We (humanity as a whole) should by now have a much greater presense in space. The technology should have advanced to a far greater state than it has at time time. We are pretty much still stuck in the same place as we were in the late 1970's. The shuttles tech has seen little change from the 1970's tech that was in place when they were first drawn up.
One of the reasons we continue to stagnate is the insistence that we need some (always unspecified and handwaving) technology to make acess to space routine. We have the technology. We've had it since the late 60's.
What he haven't had is the will to discard the dead end path that boosters and spacecraft have taken and replace it the same standard methods that have worked time and again in virtually every other field of human economic behavior.
Galileo just announced the launch delay of Giove-B for good reasons: Giove-A is considered a success and Giove-B will be more useful later this year (september launch instead of spring). I like to call this "preemtive management": plan the second satellite now in case we need it and delay it if we don't , instead of, oops - we would need another satellite since the first one has failed.
That's not preemptive managment - it's spin control. GIOVE-A is the backup bird, GIOVE-B is the 'full meal deal'. What is now GIOVE-B was supposed to fly first and -A was a sop to critics of the pork inherent in the program. (-B was awared to the usual giants.)
What is now GIOVE-A was advertised as a cheaper alternative 'just in case' GIOVE-B went over schedule or overbudget. GIOVE-A was never expected to fly, let alone under budget and on schedule. When (unsurprisingly) the -B bird (built by the usual suspects) did in fact do both (go overschedule and overbudget) the -A bird (built by a small fringe company) was quietly elevated from 'backup' to 'pathfinder'.
Already, only one third of our US budget is deemed "discretionary" spending. That means if we nuked every social welfare program, education subsidy, stopped all subsidized construction, opened our border to illegals and terrorists, allowed interstate crime to go unchecked, disbanded the military, we would only be able to reduce the total tax burden by a third. The IRS would still have to collect taxes for everything that doesn't enhance our lives, which is interest on treasury debt, and financial obligations, like federal pensions and social security.
Unhappily - the facts don't support your rant. Social welfare programs are not in the discretionary portion of the budget - and in fact, they are the single biggest line item in the non-discretionary portion. It's truly frightening how much is hidden from view in the 'budget' - and how people actually do the research. Instead they prefer FUD to facts.

DATASET RECORDS:

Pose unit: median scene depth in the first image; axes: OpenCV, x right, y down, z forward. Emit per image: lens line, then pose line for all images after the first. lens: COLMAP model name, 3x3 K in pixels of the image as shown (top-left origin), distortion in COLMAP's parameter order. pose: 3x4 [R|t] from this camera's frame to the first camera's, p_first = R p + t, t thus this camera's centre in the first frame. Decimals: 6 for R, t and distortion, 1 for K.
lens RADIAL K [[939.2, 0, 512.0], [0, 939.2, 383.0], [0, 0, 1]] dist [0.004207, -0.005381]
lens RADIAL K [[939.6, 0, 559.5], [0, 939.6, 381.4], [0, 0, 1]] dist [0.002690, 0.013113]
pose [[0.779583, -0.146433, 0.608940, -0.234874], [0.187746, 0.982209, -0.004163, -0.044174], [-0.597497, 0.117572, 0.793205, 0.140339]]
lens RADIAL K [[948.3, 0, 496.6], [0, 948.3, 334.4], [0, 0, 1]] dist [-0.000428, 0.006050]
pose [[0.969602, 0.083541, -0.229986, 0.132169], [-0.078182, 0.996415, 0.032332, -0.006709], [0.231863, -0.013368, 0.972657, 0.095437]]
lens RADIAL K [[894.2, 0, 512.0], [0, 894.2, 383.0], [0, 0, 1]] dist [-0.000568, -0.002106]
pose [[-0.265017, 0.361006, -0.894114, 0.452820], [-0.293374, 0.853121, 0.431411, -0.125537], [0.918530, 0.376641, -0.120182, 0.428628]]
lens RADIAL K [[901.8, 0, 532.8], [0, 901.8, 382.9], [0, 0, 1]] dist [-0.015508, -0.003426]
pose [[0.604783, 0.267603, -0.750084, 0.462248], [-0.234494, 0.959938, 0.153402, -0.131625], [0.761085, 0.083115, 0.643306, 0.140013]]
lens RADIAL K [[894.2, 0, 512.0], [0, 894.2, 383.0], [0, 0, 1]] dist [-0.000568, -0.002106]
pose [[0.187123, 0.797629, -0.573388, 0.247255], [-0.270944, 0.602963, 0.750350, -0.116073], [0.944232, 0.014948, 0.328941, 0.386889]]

EXERCISE: In the space and budget discussion, what share of the US budget is said to be deemed "discretionary" spending?

SOLVED PROBLEM: One third